By on December 1, 2009

Chrome is where the heart is...

They say beauty is in the eye of the beholder. Fat Chance! Beauty is sitting in a barclounger leather recliner and watching the world go past at 85 miles an hour. Of course in this 1985 Lincoln Town Car with 45k, the speedometer also happens to give out it’s all too shaky geriatric needle at 85 mph. So anything beyond that I consider ‘warp speed’ as I drive through North Georgia listening to some old time crooners from the Garden State. Speaking of that, did I mention this thing was bought new in two Jerseys? That would be Jersey City, New Jersey. As in Frank Sinatra’s hometown… the king of swing and the purveyor of all things cool.

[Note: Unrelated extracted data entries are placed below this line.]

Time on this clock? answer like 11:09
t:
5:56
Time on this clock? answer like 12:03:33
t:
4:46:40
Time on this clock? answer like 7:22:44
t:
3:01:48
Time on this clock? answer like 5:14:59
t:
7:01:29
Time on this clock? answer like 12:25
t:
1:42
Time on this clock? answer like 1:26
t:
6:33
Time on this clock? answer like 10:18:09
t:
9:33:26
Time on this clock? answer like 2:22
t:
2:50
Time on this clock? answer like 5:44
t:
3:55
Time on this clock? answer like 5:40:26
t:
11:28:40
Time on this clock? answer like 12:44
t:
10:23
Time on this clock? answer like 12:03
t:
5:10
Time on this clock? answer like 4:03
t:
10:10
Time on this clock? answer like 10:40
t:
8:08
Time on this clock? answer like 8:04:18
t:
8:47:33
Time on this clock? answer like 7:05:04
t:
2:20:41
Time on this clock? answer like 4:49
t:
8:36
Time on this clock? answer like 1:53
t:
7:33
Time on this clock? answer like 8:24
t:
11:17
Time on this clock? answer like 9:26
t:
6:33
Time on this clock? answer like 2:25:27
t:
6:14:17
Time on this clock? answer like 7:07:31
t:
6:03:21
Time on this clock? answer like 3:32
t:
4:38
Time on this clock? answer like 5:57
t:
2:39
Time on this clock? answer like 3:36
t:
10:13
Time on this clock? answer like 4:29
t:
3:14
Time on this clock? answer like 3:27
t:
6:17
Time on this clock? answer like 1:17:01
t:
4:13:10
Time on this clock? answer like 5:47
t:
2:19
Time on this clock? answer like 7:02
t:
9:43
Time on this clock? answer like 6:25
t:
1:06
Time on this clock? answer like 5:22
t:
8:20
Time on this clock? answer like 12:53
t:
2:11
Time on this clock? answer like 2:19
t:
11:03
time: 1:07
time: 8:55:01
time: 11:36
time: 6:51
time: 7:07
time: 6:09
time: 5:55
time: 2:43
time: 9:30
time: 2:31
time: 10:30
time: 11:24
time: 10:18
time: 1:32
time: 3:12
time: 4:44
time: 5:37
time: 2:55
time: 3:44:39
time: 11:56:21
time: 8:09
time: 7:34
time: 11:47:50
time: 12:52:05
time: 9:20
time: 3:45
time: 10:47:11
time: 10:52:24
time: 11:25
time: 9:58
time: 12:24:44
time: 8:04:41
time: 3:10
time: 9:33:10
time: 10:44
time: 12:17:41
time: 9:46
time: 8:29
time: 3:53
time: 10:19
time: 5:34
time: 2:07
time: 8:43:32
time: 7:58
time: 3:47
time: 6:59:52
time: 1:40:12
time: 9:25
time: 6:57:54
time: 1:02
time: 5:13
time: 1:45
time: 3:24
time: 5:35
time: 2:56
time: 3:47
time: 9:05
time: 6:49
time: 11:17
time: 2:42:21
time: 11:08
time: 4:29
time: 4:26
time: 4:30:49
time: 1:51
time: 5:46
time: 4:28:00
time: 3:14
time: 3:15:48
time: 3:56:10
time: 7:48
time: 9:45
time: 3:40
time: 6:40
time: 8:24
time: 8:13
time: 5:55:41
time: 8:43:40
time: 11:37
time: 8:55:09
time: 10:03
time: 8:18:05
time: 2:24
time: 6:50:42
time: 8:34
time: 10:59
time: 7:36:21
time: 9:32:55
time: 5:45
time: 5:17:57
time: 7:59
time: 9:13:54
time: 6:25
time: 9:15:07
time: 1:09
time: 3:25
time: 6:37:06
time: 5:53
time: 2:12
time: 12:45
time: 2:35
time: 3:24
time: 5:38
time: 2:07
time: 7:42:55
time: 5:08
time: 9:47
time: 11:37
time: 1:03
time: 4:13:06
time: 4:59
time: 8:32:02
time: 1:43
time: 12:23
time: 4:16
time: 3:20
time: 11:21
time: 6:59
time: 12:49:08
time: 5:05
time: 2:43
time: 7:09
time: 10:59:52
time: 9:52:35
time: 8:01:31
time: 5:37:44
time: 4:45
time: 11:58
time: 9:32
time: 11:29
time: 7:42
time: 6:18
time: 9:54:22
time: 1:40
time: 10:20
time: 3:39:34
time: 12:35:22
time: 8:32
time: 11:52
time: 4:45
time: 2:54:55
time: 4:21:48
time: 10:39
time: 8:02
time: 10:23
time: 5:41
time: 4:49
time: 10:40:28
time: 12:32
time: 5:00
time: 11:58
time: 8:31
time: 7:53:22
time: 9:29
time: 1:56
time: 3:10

Well, that would actually be Hoboken. But close enough. Driving a Mafia and Spock sized coffin like this Lincoln is definitely a leap to my childhood in North Jersey. A friend of mine’s Dad actually became the head of the Gambino family for a short time. He’s thankfully only been in Federal prison twice so far. Then there was the house that burned down on a lot and remained a charred remnant for twenty years. A healthy reminder of who was in charge of our local government’s services.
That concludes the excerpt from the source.